Oh, and just to prepare you for tomorrow's posting... You lucky people will all find out how the whole thing went down. Perhaps I can be an inspiration to all the women out there who have found themselves in the same predicament. After all... how often do we get a chance to confront the person who has hurt us? As big a jerk as Jeff has turned out to be, I must give him a little bit of credit for being man enough to allow me have my say.

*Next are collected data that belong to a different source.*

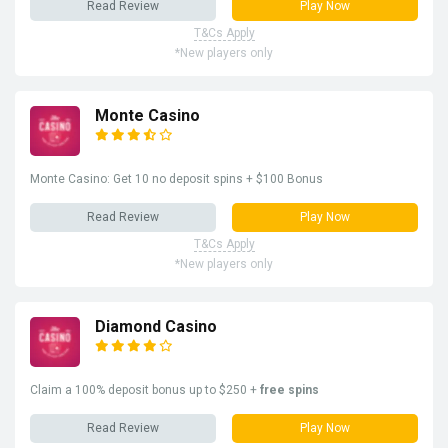
Read Review
Play Now
T&Cs Apply
*New players only
Monte Casino
Monte Casino: Get 10 no deposit spins + $100 Bonus
Read Review
Play Now
T&Cs Apply
*New players only
Diamond Casino
Claim a 100% deposit bonus up to $250 +
free spins
Read Review
Play Now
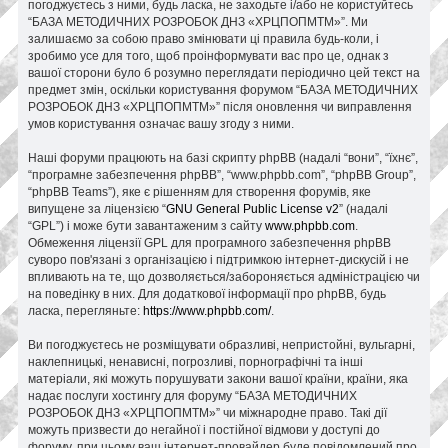
погоджуєтесь з ними, будь ласка, не заходьте і/або не користуйтесь
“БАЗА МЕТОДИЧНИХ РОЗРОБОК ДНЗ «ХРЦПОПМТМ»”. Ми
залишаємо за собою право змінювати ці правила будь-коли, і
зробимо усе для того, щоб проінформувати вас про це, однак з
вашої сторони було б розумно переглядати періодично цей текст на
предмет змін, оскільки користування форумом “БАЗА МЕТОДИЧНИХ
РОЗРОБОК ДНЗ «ХРЦПОПМТМ»” після оновлення чи виправлення
умов користування означає вашу згоду з ними.
Наші форуми працюють на базі скрипту phpBB (надалі “вони”, “їхнє”,
“програмне забезпечення phpBB”, “www.phpbb.com”, “phpBB Group”,
“phpBB Teams”), яке є рішенням для створення форумів, яке
випущене за ліцензією “
GNU General Public License v2
” (надалі
“GPL”) і може бути завантаженим з сайту
www.phpbb.com
.
Обмеження ліцензії GPL для програмного забезпечення phpBB
суворо пов'язані з організацією і підтримкою інтернет-дискусій і не
впливають на те, що дозволяється/забороняється адміністрацією чи
на поведінку в них. Для додаткової інформації про phpBB, будь
ласка, перегляньте:
https://www.phpbb.com/
.
Ви погоджуєтесь не розміщувати образливі, непристойні, вульгарні,
наклепницькі, ненависні, погрозливі, порнографічні та інші
матеріали, які можуть порушувати закони вашої країни, країни, яка
надає послуги хостингу для форуму “БАЗА МЕТОДИЧНИХ
РОЗРОБОК ДНЗ «ХРЦПОПМТМ»” чи міжнародне право. Такі дії
можуть призвести до негайної і постійної відмови у доступі до
форуму, при цьому ваш інтернет-провайдер буде повідомлений про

On a completely different... but somewhat related note... I have a date of sorts for tomorrow. This was a person who I have been in contact with for the past month or so and despite the repeated attempts to blow him off, he is still keen to meet me. I feel that there has to be a reason for him still being in my life... But don't worry children, this is not a rebound thing... I truly feel that this is a "meeting a new friend" thing. After all, I could not possibly seriously date a fellow with a cat allergy, who doesn't like cheese and drink, even like wine. If you know me, even in the slightest, you know that these are three of my favorite things. Sufficed to say, the former-PNB enjoyed all of these things as much as I did. Too bad he liked these things more than me... bastard.
Stay tuned for the continuation of "Tales from a Broken Heart" by Beatrice Petty...
PS. And yes, I realize that am being OVERLY DRAMATIC about the entire affair.